DIRECTIVE
Quote every line of the records below verbatim, keeping their order.

(Extracted data entries)
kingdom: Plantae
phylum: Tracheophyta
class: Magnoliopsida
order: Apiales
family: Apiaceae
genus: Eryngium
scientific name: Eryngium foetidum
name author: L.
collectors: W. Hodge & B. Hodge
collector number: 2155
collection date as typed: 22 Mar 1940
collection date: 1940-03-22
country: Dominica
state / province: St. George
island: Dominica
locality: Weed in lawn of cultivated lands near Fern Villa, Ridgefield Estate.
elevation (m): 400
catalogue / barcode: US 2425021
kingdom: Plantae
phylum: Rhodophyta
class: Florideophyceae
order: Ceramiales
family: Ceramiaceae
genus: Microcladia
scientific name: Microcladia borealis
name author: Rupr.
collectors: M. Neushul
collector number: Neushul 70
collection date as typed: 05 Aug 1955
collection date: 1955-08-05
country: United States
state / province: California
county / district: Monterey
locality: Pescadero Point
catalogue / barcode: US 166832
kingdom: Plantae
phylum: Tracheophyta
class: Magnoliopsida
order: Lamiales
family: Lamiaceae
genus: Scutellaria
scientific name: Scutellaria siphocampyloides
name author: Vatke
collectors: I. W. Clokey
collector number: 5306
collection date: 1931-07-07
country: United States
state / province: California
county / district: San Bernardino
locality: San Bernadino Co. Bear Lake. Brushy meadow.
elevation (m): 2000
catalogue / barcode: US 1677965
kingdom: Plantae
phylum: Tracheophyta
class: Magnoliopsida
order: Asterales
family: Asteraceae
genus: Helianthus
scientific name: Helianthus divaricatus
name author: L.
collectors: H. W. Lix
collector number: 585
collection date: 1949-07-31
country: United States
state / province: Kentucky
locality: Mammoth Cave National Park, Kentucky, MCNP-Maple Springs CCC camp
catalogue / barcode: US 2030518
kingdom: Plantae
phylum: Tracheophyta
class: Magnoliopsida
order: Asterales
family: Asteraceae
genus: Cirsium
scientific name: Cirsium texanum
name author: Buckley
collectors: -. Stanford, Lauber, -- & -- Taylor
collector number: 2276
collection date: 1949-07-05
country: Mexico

RESULT OF THE TASK
kingdom: Plantae
phylum: Tracheophyta
class: Magnoliopsida
order: Apiales
family: Apiaceae
genus: Eryngium
scientific name: Eryngium foetidum
name author: L.
collectors: W. Hodge & B. Hodge
collector number: 2155
collection date as typed: 22 Mar 1940
collection date: 1940-03-22
country: Dominica
state / province: St. George
island: Dominica
locality: Weed in lawn of cultivated lands near Fern Villa, Ridgefield Estate.
elevation (m): 400
catalogue / barcode: US 2425021
kingdom: Plantae
phylum: Rhodophyta
class: Florideophyceae
order: Ceramiales
family: Ceramiaceae
genus: Microcladia
scientific name: Microcladia borealis
name author: Rupr.
collectors: M. Neushul
collector number: Neushul 70
collection date as typed: 05 Aug 1955
collection date: 1955-08-05
country: United States
state / province: California
county / district: Monterey
locality: Pescadero Point
catalogue / barcode: US 166832
kingdom: Plantae
phylum: Tracheophyta
class: Magnoliopsida
order: Lamiales
family: Lamiaceae
genus: Scutellaria
scientific name: Scutellaria siphocampyloides
name author: Vatke
collectors: I. W. Clokey
collector number: 5306
collection date: 1931-07-07
country: United States
state / province: California
county / district: San Bernardino
locality: San Bernadino Co. Bear Lake. Brushy meadow.
elevation (m): 2000
catalogue / barcode: US 1677965
kingdom: Plantae
phylum: Tracheophyta
class: Magnoliopsida
order: Asterales
family: Asteraceae
genus: Helianthus
scientific name: Helianthus divaricatus
name author: L.
collectors: H. W. Lix
collector number: 585
collection date: 1949-07-31
country: United States
state / province: Kentucky
locality: Mammoth Cave National Park, Kentucky, MCNP-Maple Springs CCC camp
catalogue / barcode: US 2030518
kingdom: Plantae
phylum: Tracheophyta
class: Magnoliopsida
order: Asterales
family: Asteraceae
genus: Cirsium
scientific name: Cirsium texanum
name author: Buckley
collectors: -. Stanford, Lauber, -- & -- Taylor
collector number: 2276
collection date: 1949-07-05
country: Mexico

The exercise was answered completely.